Posted on: 04. 20. 22
No matter who you are, it’s inevitable that you or someone you know has experienced financial dread when filling up your vehicle at the pump. On Friday, April, 15, the Biden administration began the first major steps toward a long-term solution that they hope will curb oil costs and make it widely more affordable.
The latest move to reopen federal land to oil and gas drilling contracts is a massive turnaround after the President suspended new leasing projects around his first week in office.
Let’s take a look at why the administration made this new decision, the details of new drilling leases, and if there are any downsides to reopening some public land for oil and gas mining.
Why Has President Biden Changed His Mind On Drilling?
Originally, President Biden halted federal drilling contracts with a greener mindset for the future of the oil and gas industry. However, as the demand for oil rose, combined with sanctions placed on Russia after the nation attacked neighboring Ukraine, gas prices eventually began to spiral out of control.
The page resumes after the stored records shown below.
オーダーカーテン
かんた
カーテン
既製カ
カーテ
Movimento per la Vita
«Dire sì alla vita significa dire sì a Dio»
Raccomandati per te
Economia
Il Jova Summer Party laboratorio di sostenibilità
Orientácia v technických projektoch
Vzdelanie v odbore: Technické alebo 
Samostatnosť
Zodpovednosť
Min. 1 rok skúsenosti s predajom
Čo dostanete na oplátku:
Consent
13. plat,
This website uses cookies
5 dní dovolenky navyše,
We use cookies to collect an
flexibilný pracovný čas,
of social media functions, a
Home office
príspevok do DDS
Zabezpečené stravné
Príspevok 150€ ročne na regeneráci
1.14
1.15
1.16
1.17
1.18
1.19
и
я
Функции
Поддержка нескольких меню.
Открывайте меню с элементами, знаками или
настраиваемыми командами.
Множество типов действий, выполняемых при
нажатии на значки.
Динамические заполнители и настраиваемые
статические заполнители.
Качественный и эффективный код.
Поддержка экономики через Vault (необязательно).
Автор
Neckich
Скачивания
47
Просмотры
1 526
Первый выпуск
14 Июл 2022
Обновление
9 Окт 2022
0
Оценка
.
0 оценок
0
Some states like California witnessed gas prices higher than 5 dollars per gallon.
Former Promises May Not Be Enough
Last month, the President vowed to dig into the nation’s oil storage reserves and release 1 million barrels per day to ease the financial burden the average person faces at the pump.
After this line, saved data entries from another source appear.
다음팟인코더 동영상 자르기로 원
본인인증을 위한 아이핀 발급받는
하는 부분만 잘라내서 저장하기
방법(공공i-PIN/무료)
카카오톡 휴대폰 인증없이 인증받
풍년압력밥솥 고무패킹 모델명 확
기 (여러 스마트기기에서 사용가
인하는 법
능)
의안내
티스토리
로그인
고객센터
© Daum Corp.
However, national reserves are limited resources that will eventually have to be replenished. So, the President has opted to open a limited amount of federal land for future oil and gas drilling sites.
What Are the Leasing Details?
The leases in the discussion are for 225 square miles of federal land across 9 states. Although these new leases are a step forward, they are still 80 percent less than what the industry proposed as a solution to increased oil and gas prices.
Starting in June, auctions for federal land are opening up to oil and gas companies within the following states:
- Wyoming
- Utah
- Colorado
- Montana
- New Mexico
- Alabama
- Nevada
- Oklahoma
- North Dakota
Are There Any Potential Pitfalls to New Drilling Opportunities?
Although more drilling could definitely be a way to reduce crude oil prices and put the US back in its position as a crude oil producer, some believe that the addition of drilling opportunities could cost billions of dollars worth of climate damage.
Even some oil and gas companies are hesitant as the new leases come with higher royalty rates than the nation has seen in nearly a century. The new rates will increase from 12.5% to 18.75%.
While there are definitely concerns about the decision from either side of the political aisle, one thing is clear, new leases could see our nation producing ample oil into 2030, and that could be a great start towards recovering from the current state of our industry’s prices.